> INSTRUCTIONS FOR THE TASK: Reproduce each record below in full, word for word, without images.
*** PROVIDED RECORDS
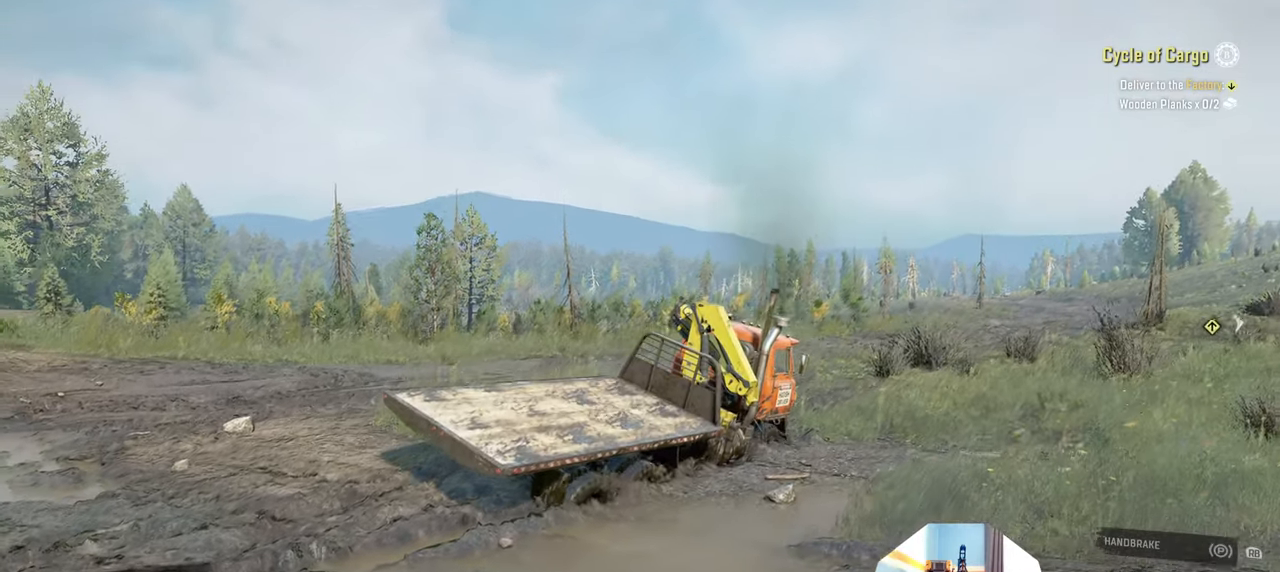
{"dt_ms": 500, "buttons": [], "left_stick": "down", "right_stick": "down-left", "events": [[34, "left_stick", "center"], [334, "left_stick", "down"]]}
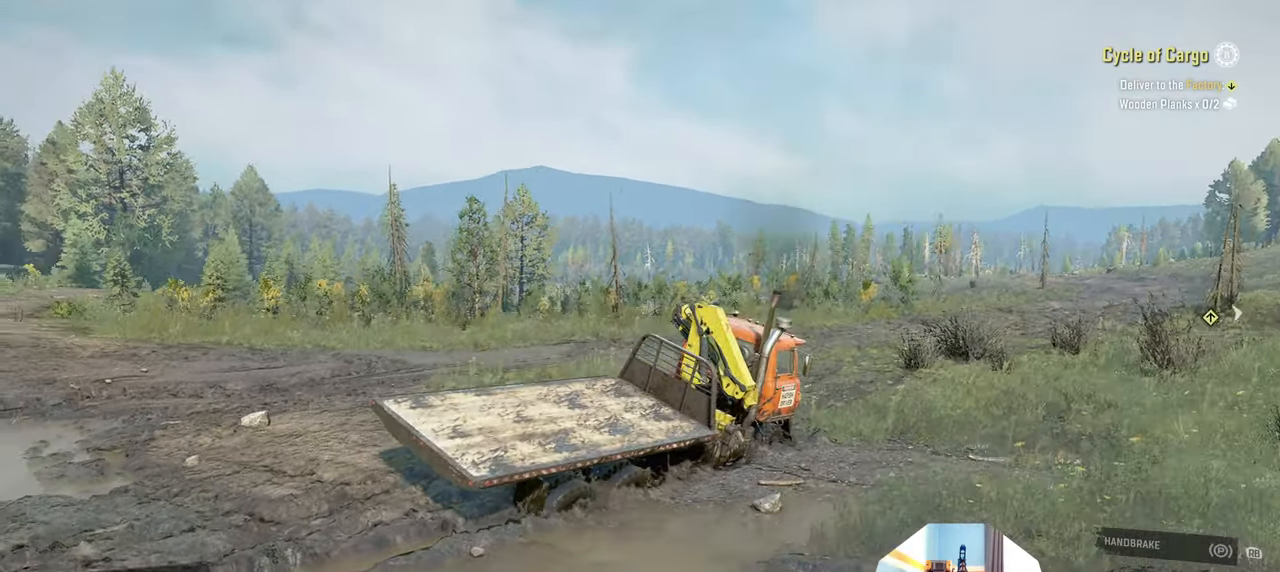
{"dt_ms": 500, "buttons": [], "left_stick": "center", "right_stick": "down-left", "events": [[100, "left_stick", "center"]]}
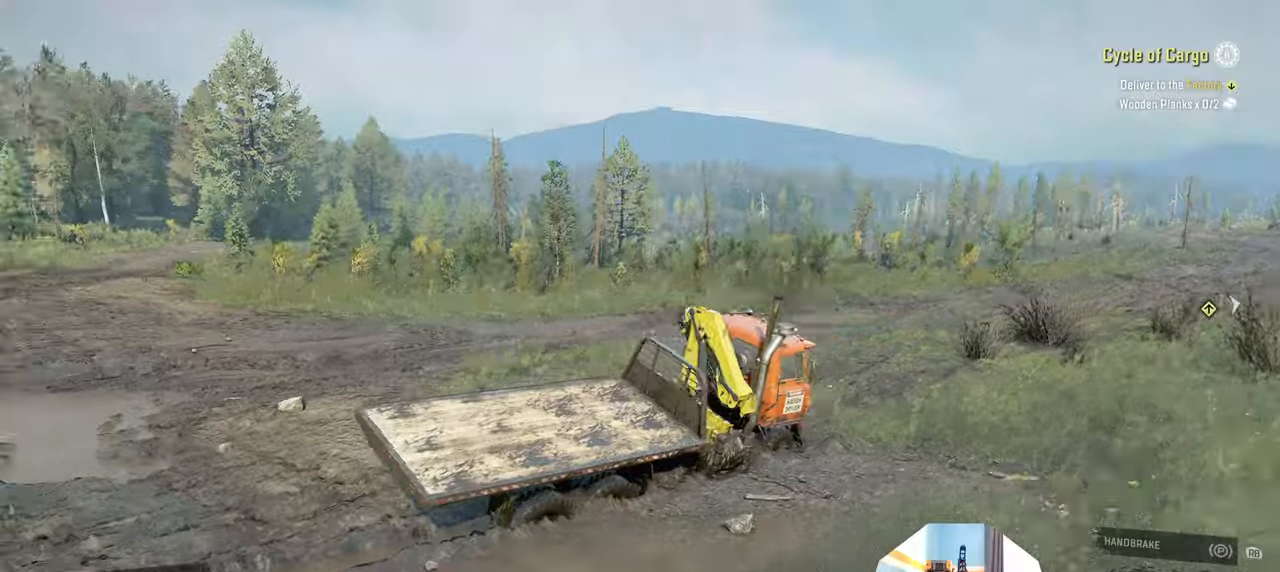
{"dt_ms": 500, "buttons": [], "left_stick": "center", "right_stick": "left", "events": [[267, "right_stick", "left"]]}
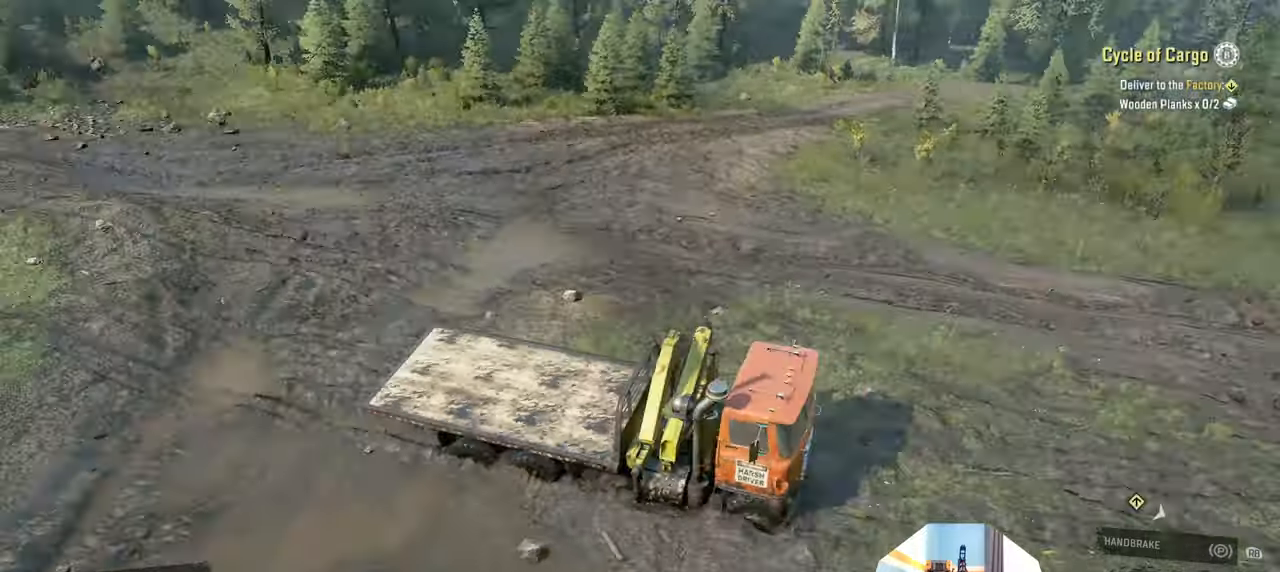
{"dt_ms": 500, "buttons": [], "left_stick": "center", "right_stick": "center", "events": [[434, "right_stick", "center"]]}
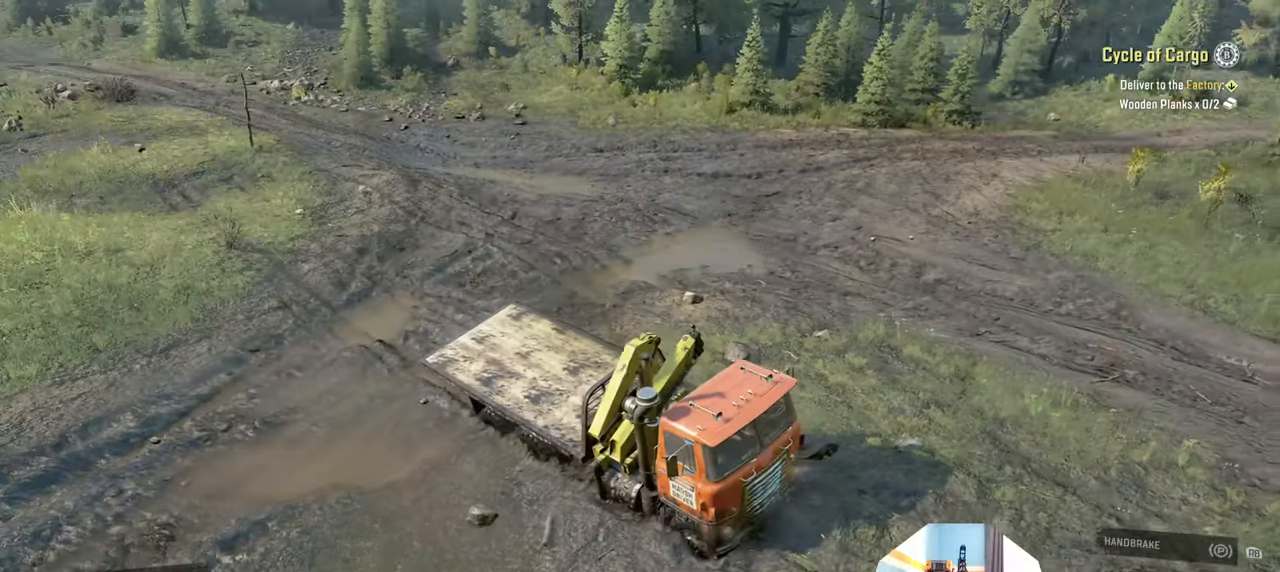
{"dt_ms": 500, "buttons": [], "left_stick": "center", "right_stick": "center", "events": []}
******
> REPLY:
{"dt_ms": 500, "buttons": [], "left_stick": "down", "right_stick": "down-left", "events": [[34, "left_stick", "center"], [334, "left_stick", "down"]]}
{"dt_ms": 500, "buttons": [], "left_stick": "center", "right_stick": "down-left", "events": [[100, "left_stick", "center"]]}
{"dt_ms": 500, "buttons": [], "left_stick": "center", "right_stick": "left", "events": [[267, "right_stick", "left"]]}
{"dt_ms": 500, "buttons": [], "left_stick": "center", "right_stick": "center", "events": [[434, "right_stick", "center"]]}
{"dt_ms": 500, "buttons": [], "left_stick": "center", "right_stick": "center", "events": []}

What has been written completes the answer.